Of all 162 patients, 137 (84.6%) patients reported pre-existing facial dermatitis prior to dupilumab therapy. One hundred and twenty-one (88.3%) patients with pre-existing facial dermatitis reported improvement of their facial dermatitis with dupilumab therapy, nine (6.6%) patients reported no change after the treatment and seven (4.3%) patients of them got worse after the treatment (exacerbation group). Of 25 patients who reported no pre-existing active facial dermatitis, six (24%) patients reported new-onset facial erythema after the starting dupilumab therapy (new-onset group).
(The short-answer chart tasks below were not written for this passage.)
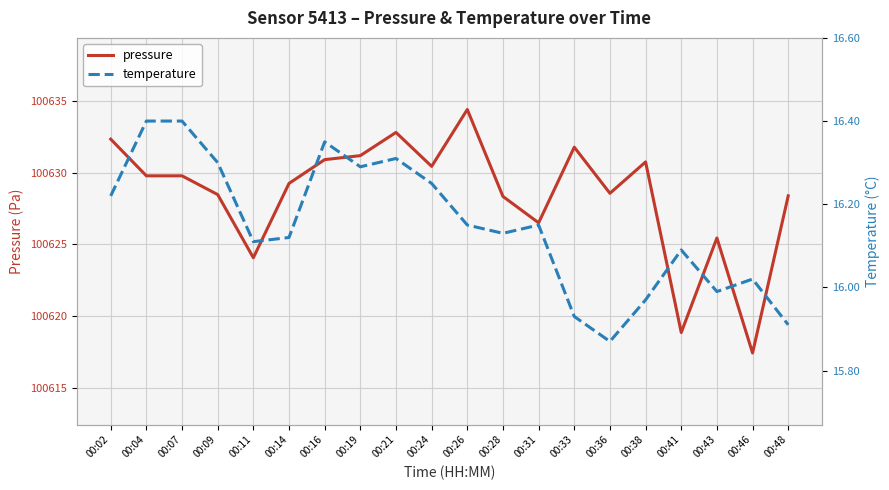

How many interior local peaks does the temperature series have?

5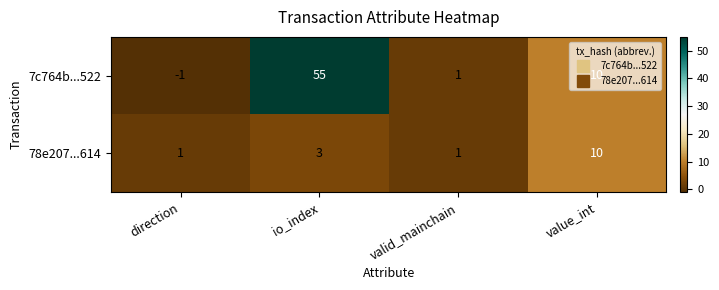

What is the sum of the 78e207...614 values at direction and io_index?

4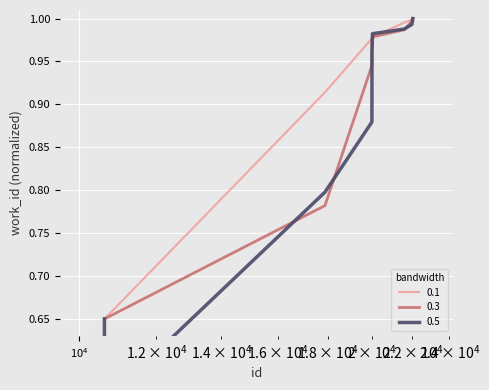

True or false: the data has more than 0 interior local peaks.

False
A large proportion of the patients in both the exacerbation (86%) and new-onset groups (67%) had a history of facial TCS use. Both groups showed similar clinical manifestations and distribution with few differences.
The vast majority of patients treated with dupilumab in academic institutions from Korea and the United States experienced improvement in their facial dermatitis with dupilumab therapy. A small proportion of patients had new onset and exacerbation. Although the mechanisms of this adverse event remain unclear, steroid withdrawal should be considered as a diagnosis of the erythema in some patients.
在接受度匹鲁单抗治疗的患者的文献中报告了面部和颈部皮炎,这在 3 期临床试验中未描述。对于面部皮炎的病因或特征了解甚少。
我们对接受度匹鲁单抗治疗的特应性皮炎(AD)连续患者进行了调查,以描述其临床特征、形态和病因。
一项多中心前瞻性队列研究于 2020 年 1 月 1 日至 2020 年 12 月 31 日进行。共有 162 名接受度匹鲁单抗治疗的患者被要求完成一份问卷,并且由皮肤科医生对患者进行评估。
在所有 162 名患者中,137 名(84.6%)患者在接受度匹鲁单抗治疗前报告有面部皮炎。121 名(88.3%)有面部皮炎的患者报告他们的面部皮炎在接受度匹鲁单抗治疗后得到改善,9 名(6.6%)患者报告治疗后无变化,7 名(4.3%)患者恶化(加重组)。在报告无活动性面部皮炎的 25 名患者中,有 6 名(24%)患者在开始接受度匹鲁单抗治疗后出现新的面部红斑(新发组)。在加重组(86%)和新发组(67%)中,很大一部分患者有面部 TCS 使用史。两组的临床表现和分布相似,仅有一些差异。
在韩国和美国的学术机构接受度匹鲁单抗治疗的绝大多数患者的面部皮炎在接受度匹鲁单抗治疗后得到改善。少数患者出现新发和加重。尽管这种不良反应的机制尚不清楚,但在一些患者中,应考虑停用类固醇以诊断红斑。